Before the success of "His Daughter", Kestner performed covers and original material, and put them on YouTube for extended family members too far away from her and her family. In addition to singing and piano, Kestner is also an accomplished violinist. Kestner was a member of the 2012–2013 Minnesota Music Educators Association All-State Mixed Choir.

==Success of "His Daughter"==

"His Daughter" is a song written by Kestner that chronicles a woman that has an unplanned pregnancy.

Her video later brought the attention of Star Trek actor George Takei, who commented on his Facebook page "Has America found its young Adele? I'm nearly breathless from listening." "His Daughter" also received attention from singer Jordin Sparks. Kestner's video later gained 2 million+ views after Takei and Sparks shared Kestner's video. Kestner later performed the song on Good Morning America.

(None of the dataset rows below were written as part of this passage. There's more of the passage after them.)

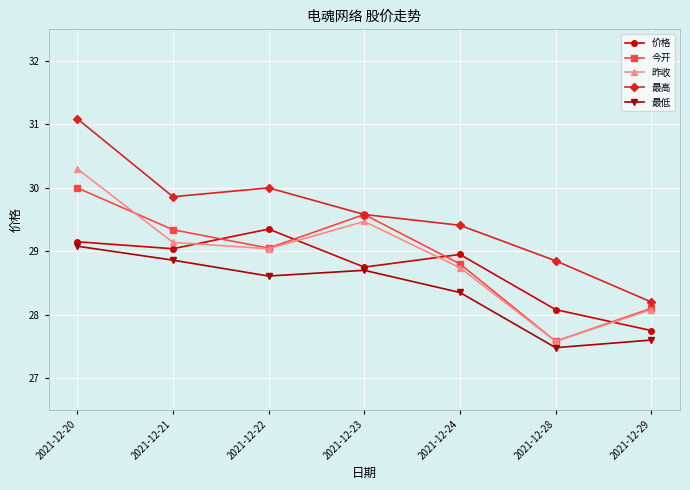

What is the highest value of the 价格 series?

29.4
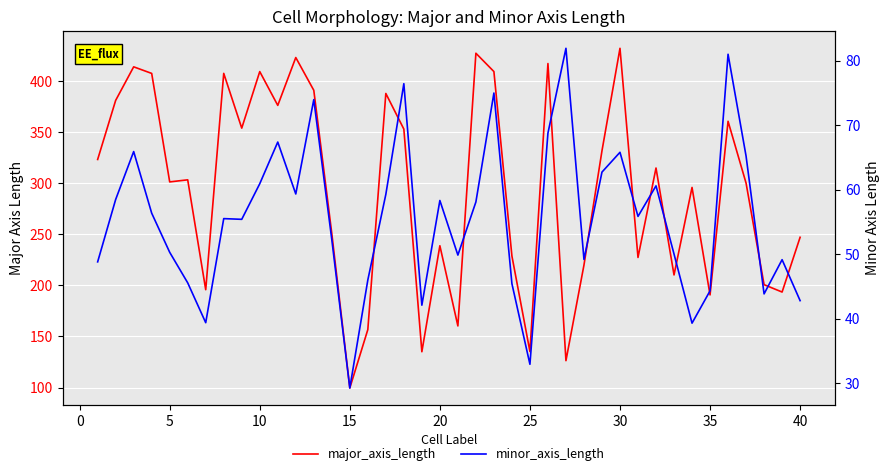

Does the chart display data point markers on the line(s)?

No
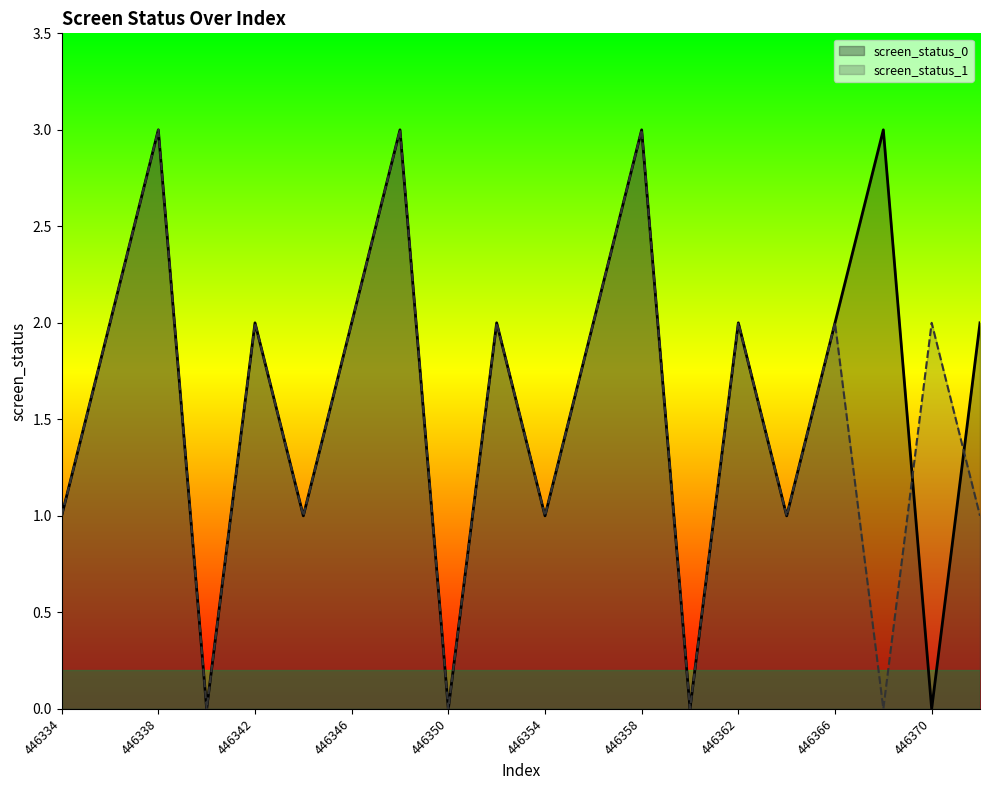

What is the value of the screen_status_1 point at the 8th from the left?

3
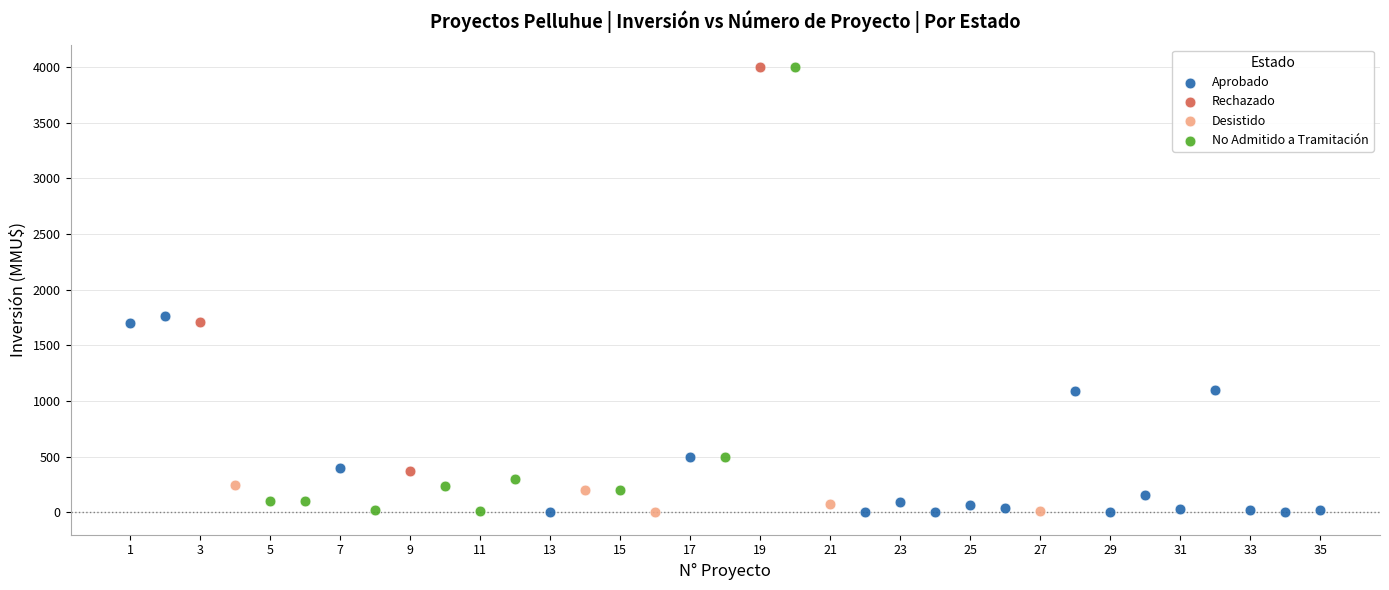

What are all the series names shown in the legend?

Aprobado, Rechazado, Desistido, No Admitido a Tramitación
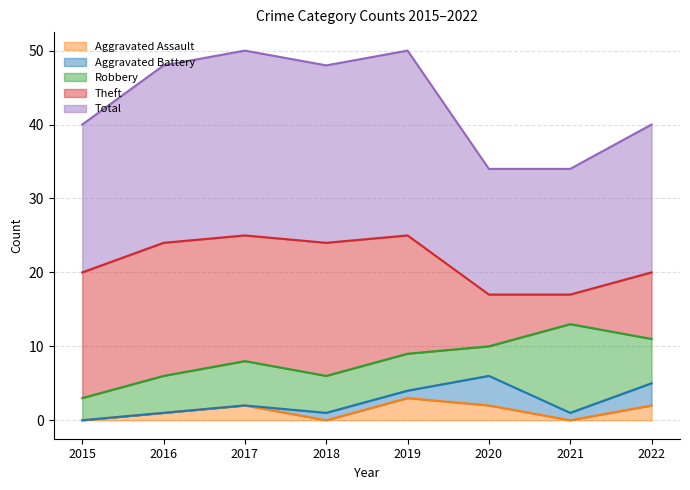

What is the average value of the Robbery series?

6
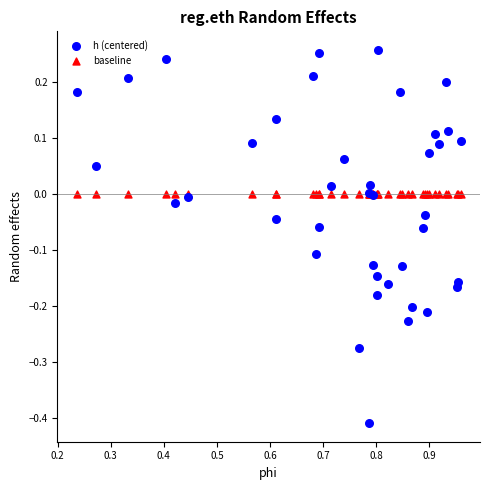

Which series reaches the maximum Y coordinate?

h (centered)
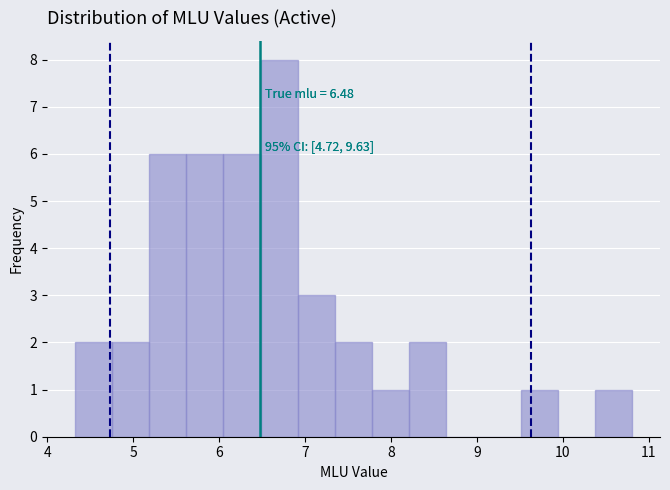

Which range on the x-axis has the tallest bar?

6.5 to 6.9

Kestner later released a studio version of "His Daughter" on iTunes.

==Discography==
===Singles===
- "His Daughter" (2014)
- "Good Die Young" (2016)
- "Prom Queen" (2017)
- "It's You" (2017)
- "I Don't Know" (2017)
- "Compromise" (2017)
- "Footprints" (2017)
- "Not Over You" (2018)
- "On Again" (with Honors)(2018)
- "Prisoner" (2018)
- "My Way Up" (2019)
- "Get Up" (2021)
- "Troubles" (2021)
- "Bridges" (2021)
- "Better Than My Best" (2021)
- "Used to Be You" (2021)
- "Hiding in the Crowd" (2021)
- "Small Town Stars" (2022)
- "Hand That You Hold" (2022)
- "Blame It on the Weather" (2022)

===Songwriting credits===

| Year | Title | Artist(s) | Album | Written with |
| 2017 | "Move You" | Kelly Clarkson | Meaning of Life | Amy Kuney, Nick Ruth |
"Slow Dance"

==Personal life==
Kestner married singer-songwriter Brock Baker in 2016.